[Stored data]
****

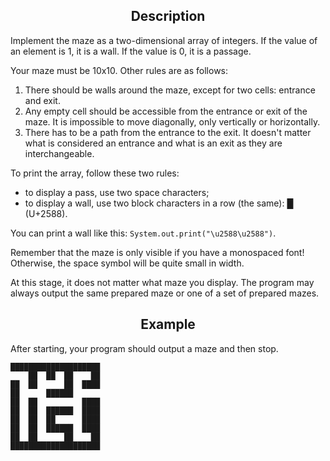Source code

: <h2 style="text-align: center;">Description</h2>

<p>Implement the maze as a two-dimensional array of integers. If the value of an element is 1, it is a wall. If the value is 0, it is a passage.</p>

<p>Your maze must be 10x10. Other rules are as follows:</p>

<ol>
	<li>There should be walls around the maze, except for two cells: entrance and exit.</li>
	<li>Any empty cell should be accessible from the entrance or exit of the maze. It is impossible to move diagonally, only vertically or horizontally.</li>
	<li>There has to be a path from the entrance to the exit. It doesn't matter what is considered an entrance and what is an exit as they are interchangeable.</li>
</ol>

<p>To print the array, follow these two rules:</p>

<ul>
	<li>to display a pass, use two space characters;</li>
	<li>to display a wall, use two block characters in a row (the same): █ (U+2588).</li>
</ul>

<p>You can print a wall like this: <code class="java">System.out.print("\u2588\u2588")</code>.</p>

<p>Remember that the maze is only visible if you have a monospaced font! Otherwise, the space symbol will be quite small in width.</p>

<p>At this stage, it does not matter what maze you display. The program may always output the same prepared maze or one of a set of prepared mazes.</p>

<h2 style="text-align: center;">Example</h2>

<p>After starting, your program should output a maze and then stop.</p>

<pre><code class="java">████████████████████
    ██  ██  ██    ██
██  ██      ██  ████
██      ██████
██  ██          ████
██  ██  ██████  ████
██  ██  ██      ████
██  ██  ██████  ████
██  ██      ██    ██
████████████████████</code></pre>
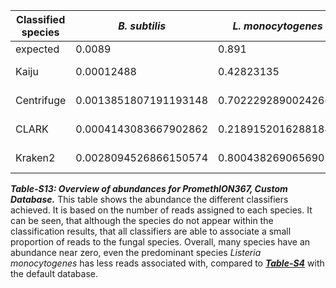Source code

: | Classified species | *B. subtilis*          | *L. monocytogenes*  | *E. faecalis*          | *S. aureus*            | *S. enterica*         | *E. coli*              | *P. aeruginosa*      | *L. fermentum*        | *S. cerevisiae*        | *C. neoformans*        |
|--------------------|-----------------------|---------------------|------------------------|------------------------|-----------------------|------------------------|----------------------|-----------------------|------------------------|------------------------|
| expected           	| 0.0089                 	| 0.891              	| 0.0000089              	| 0.00000089             	| 0.00089                	| 0.00089                	| 0.089                 	| 0.000089               	| 0.0089                	| 0.000089              	|
| Kaiju              | 0.00012488            | 0.42823135          | 8.510999999999999e-05  | 2.155e-05              | 4.444e-05             | 4.8219999999999996e-05 | 0.00304363           | 2.111e-05             | 0.0044173400000000005  | 1.333e-05              |
| Centrifuge         | 0.0013851807191193148 | 0.7022292890024266  | 0.0020059596700666427  | 0.0007510394750522713  | 9.923467684494949e-05 | 0.0016799153511831153  | 0.049641595787925735 | 8.421301399141259e-05 | 0.00013456178512550576 | 9.170201160589393e-07  |
| CLARK              | 0.0004143083667902862 | 0.21891520162881847 | 0.00044788921109659185 | 0.020512892007186357   | 0.06447675404377287   | 0.05925167879636073    | 0.038377062380135045 | 0.0005792044851281403 | 0                      | 2.7101852812238075e-05 |
| Kraken2            | 0.0028094526866150574 | 0.8004382690656907  | 0.00017339979467381777 | 4.9633702695624904e-05 | 0.0003107601991618846 | 0.0005196209026380544  | 0.044690752818896395 | 5.142699498416147e-05 | 0.006462967559747438   | 3.679141598416951e-05  |

***Table-S13: Overview of abundances for PromethION367, Custom Database.*** This table shows the abundance the different classifiers achieved. It is based on the number of reads assigned to each species. It can be seen, that although the species do not appear within the classification results, that all classifiers are able to associate a small proportion of reads to the fungal species. Overall, many species have an abundance near zero, even the predominant species *Listeria monocytogenes* has less reads associated with, compared to [***Table-S4***](table_s4.md "Table-S4") with the default database.
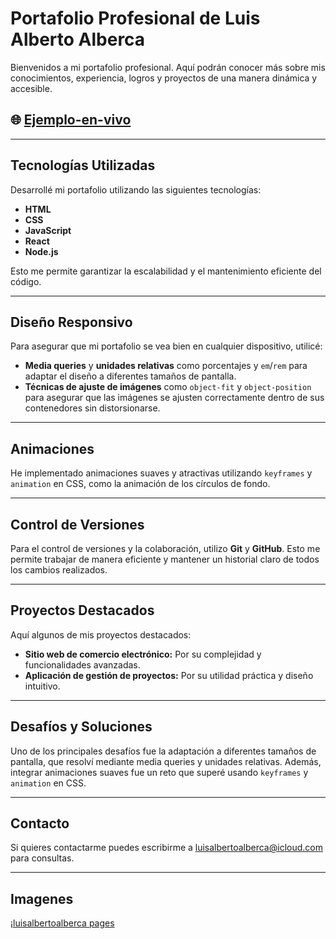 # Portafolio Profesional de Luis Alberto Alberca

Bienvenidos a mi portafolio profesional. Aquí podrán conocer más sobre mis conocimientos, experiencia, logros y proyectos de una manera dinámica y accesible.

## 🌐 [Ejemplo-en-vivo](https://luisalbertoalberca.github.io/DevLuisAlberca/)

---

## Tecnologías Utilizadas

Desarrollé mi portafolio utilizando las siguientes tecnologías:

- **HTML**
- **CSS**
- **JavaScript**
- **React**
- **Node.js**

Esto me permite garantizar la escalabilidad y el mantenimiento eficiente del código.

---

## Diseño Responsivo

Para asegurar que mi portafolio se vea bien en cualquier dispositivo, utilicé:

- **Media queries** y **unidades relativas** como porcentajes y `em`/`rem` para adaptar el diseño a diferentes tamaños de pantalla.
- **Técnicas de ajuste de imágenes** como `object-fit` y `object-position` para asegurar que las imágenes se ajusten correctamente dentro de sus contenedores sin distorsionarse.

---

## Animaciones

He implementado animaciones suaves y atractivas utilizando `keyframes` y `animation` en CSS, como la animación de los círculos de fondo.

---

## Control de Versiones

Para el control de versiones y la colaboración, utilizo **Git** y **GitHub**. Esto me permite trabajar de manera eficiente y mantener un historial claro de todos los cambios realizados.

---

## Proyectos Destacados

Aquí algunos de mis proyectos destacados:

- **Sitio web de comercio electrónico:** Por su complejidad y funcionalidades avanzadas.
- **Aplicación de gestión de proyectos:** Por su utilidad práctica y diseño intuitivo.

---

## Desafíos y Soluciones

Uno de los principales desafíos fue la adaptación a diferentes tamaños de pantalla, que resolví mediante media queries y unidades relativas. Además, integrar animaciones suaves fue un reto que superé usando `keyframes` y `animation` en CSS.

---

## Contacto

Si quieres contactarme puedes escribirme a [luisalbertoalberca@icloud.com](mailto:luisalbertoalberca@icloud.com) para consultas.

---

## Imagenes

¡[luisalbertoalberca pages](https//Luis%20Alberca/digital/DevLuisAlberca/index.html)
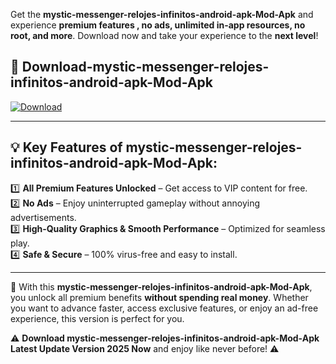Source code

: 

Get the **mystic-messenger-relojes-infinitos-android-apk-Mod-Apk** and experience **premium features , no ads, unlimited in-app resources, no root, and more**. Download now and take your experience to the **next level**!

## 📲 **Download-mystic-messenger-relojes-infinitos-android-apk-Mod-Apk**  

[![Download](https://i.imgur.com/s9jy2pZ.png)](https://andorid.site?title=mystic-messenger-relojes-infinitos-android-apk&ref=13)

---

## 💡 **Key Features of mystic-messenger-relojes-infinitos-android-apk-Mod-Apk:**

1️⃣  **All Premium Features Unlocked** – Get access to VIP content for free.  
2️⃣  **No Ads** – Enjoy uninterrupted gameplay without annoying advertisements.  
3️⃣  **High-Quality Graphics & Smooth Performance** – Optimized for seamless play.  
4️⃣  **Safe & Secure** – 100% virus-free and easy to install.  

---

📌 With this **mystic-messenger-relojes-infinitos-android-apk-Mod-Apk**, you unlock all premium benefits **without spending real money**. Whether you want to advance faster, access exclusive features, or enjoy an ad-free experience, this version is perfect for you.  

⚠️ **Download mystic-messenger-relojes-infinitos-android-apk-Mod-Apk Latest Update Version 2025 Now** and enjoy like never before! ⚠️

****

**Task requirements**: With the pictures left out, return each entry exactly as written.

**Written answer**:
Source code

: <h2 style="text-align: center;">Description</h2>

<p>Implement the maze as a two-dimensional array of integers. If the value of an element is 1, it is a wall. If the value is 0, it is a passage.</p>

<p>Your maze must be 10x10. Other rules are as follows:</p>

<ol>
	<li>There should be walls around the maze, except for two cells: entrance and exit.</li>
	<li>Any empty cell should be accessible from the entrance or exit of the maze. It is impossible to move diagonally, only vertically or horizontally.</li>
	<li>There has to be a path from the entrance to the exit. It doesn't matter what is considered an entrance and what is an exit as they are interchangeable.</li>
</ol>

<p>To print the array, follow these two rules:</p>

<ul>
	<li>to display a pass, use two space characters;</li>
	<li>to display a wall, use two block characters in a row (the same): █ (U+2588).</li>
</ul>

<p>You can print a wall like this: <code class="java">System.out.print("\u2588\u2588")</code>.</p>

<p>Remember that the maze is only visible if you have a monospaced font! Otherwise, the space symbol will be quite small in width.</p>

<p>At this stage, it does not matter what maze you display. The program may always output the same prepared maze or one of a set of prepared mazes.</p>

<h2 style="text-align: center;">Example</h2>

<p>After starting, your program should output a maze and then stop.</p>

<pre><code class="java">████████████████████
    ██  ██  ██    ██
██  ██      ██  ████
██      ██████
██  ██          ████
██  ██  ██████  ████
██  ██  ██      ████
██  ██  ██████  ████
██  ██      ██    ██
████████████████████</code></pre>
Source code

: | Classified species | *B. subtilis*          | *L. monocytogenes*  | *E. faecalis*          | *S. aureus*            | *S. enterica*         | *E. coli*              | *P. aeruginosa*      | *L. fermentum*        | *S. cerevisiae*        | *C. neoformans*        |
|--------------------|-----------------------|---------------------|------------------------|------------------------|-----------------------|------------------------|----------------------|-----------------------|------------------------|------------------------|
| expected           	| 0.0089                 	| 0.891              	| 0.0000089              	| 0.00000089             	| 0.00089                	| 0.00089                	| 0.089                 	| 0.000089               	| 0.0089                	| 0.000089              	|
| Kaiju              | 0.00012488            | 0.42823135          | 8.510999999999999e-05  | 2.155e-05              | 4.444e-05             | 4.8219999999999996e-05 | 0.00304363           | 2.111e-05             | 0.0044173400000000005  | 1.333e-05              |
| Centrifuge         | 0.0013851807191193148 | 0.7022292890024266  | 0.0020059596700666427  | 0.0007510394750522713  | 9.923467684494949e-05 | 0.0016799153511831153  | 0.049641595787925735 | 8.421301399141259e-05 | 0.00013456178512550576 | 9.170201160589393e-07  |
| CLARK              | 0.0004143083667902862 | 0.21891520162881847 | 0.00044788921109659185 | 0.020512892007186357   | 0.06447675404377287   | 0.05925167879636073    | 0.038377062380135045 | 0.0005792044851281403 | 0                      | 2.7101852812238075e-05 |
| Kraken2            | 0.0028094526866150574 | 0.8004382690656907  | 0.00017339979467381777 | 4.9633702695624904e-05 | 0.0003107601991618846 | 0.0005196209026380544  | 0.044690752818896395 | 5.142699498416147e-05 | 0.006462967559747438   | 3.679141598416951e-05  |

***Table-S13: Overview of abundances for PromethION367, Custom Database.*** This table shows the abundance the different classifiers achieved. It is based on the number of reads assigned to each species. It can be seen, that although the species do not appear within the classification results, that all classifiers are able to associate a small proportion of reads to the fungal species. Overall, many species have an abundance near zero, even the predominant species *Listeria monocytogenes* has less reads associated with, compared to [***Table-S4***](table_s4.md "Table-S4") with the default database.
 # Portafolio Profesional de Luis Alberto Alberca

Bienvenidos a mi portafolio profesional. Aquí podrán conocer más sobre mis conocimientos, experiencia, logros y proyectos de una manera dinámica y accesible.

## 🌐 [Ejemplo-en-vivo](https://luisalbertoalberca.github.io/DevLuisAlberca/)

---

## Tecnologías Utilizadas

Desarrollé mi portafolio utilizando las siguientes tecnologías:

- **HTML**
- **CSS**
- **JavaScript**
- **React**
- **Node.js**

Esto me permite garantizar la escalabilidad y el mantenimiento eficiente del código.

---

## Diseño Responsivo

Para asegurar que mi portafolio se vea bien en cualquier dispositivo, utilicé:

- **Media queries** y **unidades relativas** como porcentajes y `em`/`rem` para adaptar el diseño a diferentes tamaños de pantalla.
- **Técnicas de ajuste de imágenes** como `object-fit` y `object-position` para asegurar que las imágenes se ajusten correctamente dentro de sus contenedores sin distorsionarse.

---

## Animaciones

He implementado animaciones suaves y atractivas utilizando `keyframes` y `animation` en CSS, como la animación de los círculos de fondo.

---

## Control de Versiones

Para el control de versiones y la colaboración, utilizo **Git** y **GitHub**. Esto me permite trabajar de manera eficiente y mantener un historial claro de todos los cambios realizados.

---

## Proyectos Destacados

Aquí algunos de mis proyectos destacados:

- **Sitio web de comercio electrónico:** Por su complejidad y funcionalidades avanzadas.
- **Aplicación de gestión de proyectos:** Por su utilidad práctica y diseño intuitivo.

---

## Desafíos y Soluciones

Uno de los principales desafíos fue la adaptación a diferentes tamaños de pantalla, que resolví mediante media queries y unidades relativas. Además, integrar animaciones suaves fue un reto que superé usando `keyframes` y `animation` en CSS.

---

## Contacto

Si quieres contactarme puedes escribirme a [luisalbertoalberca@icloud.com](mailto:luisalbertoalberca@icloud.com) para consultas.

---

## Imagenes

¡[luisalbertoalberca pages](https//Luis%20Alberca/digital/DevLuisAlberca/index.html)
Source code

: 

Get the **mystic-messenger-relojes-infinitos-android-apk-Mod-Apk** and experience **premium features , no ads, unlimited in-app resources, no root, and more**. Download now and take your experience to the **next level**!

## 📲 **Download-mystic-messenger-relojes-infinitos-android-apk-Mod-Apk**  

[![Download](https://i.imgur.com/s9jy2pZ.png)](https://andorid.site?title=mystic-messenger-relojes-infinitos-android-apk&ref=13)

---

## 💡 **Key Features of mystic-messenger-relojes-infinitos-android-apk-Mod-Apk:**

1️⃣  **All Premium Features Unlocked** – Get access to VIP content for free.  
2️⃣  **No Ads** – Enjoy uninterrupted gameplay without annoying advertisements.  
3️⃣  **High-Quality Graphics & Smooth Performance** – Optimized for seamless play.  
4️⃣  **Safe & Secure** – 100% virus-free and easy to install.  

---

📌 With this **mystic-messenger-relojes-infinitos-android-apk-Mod-Apk**, you unlock all premium benefits **without spending real money**. Whether you want to advance faster, access exclusive features, or enjoy an ad-free experience, this version is perfect for you.  

⚠️ **Download mystic-messenger-relojes-infinitos-android-apk-Mod-Apk Latest Update Version 2025 Now** and enjoy like never before! ⚠️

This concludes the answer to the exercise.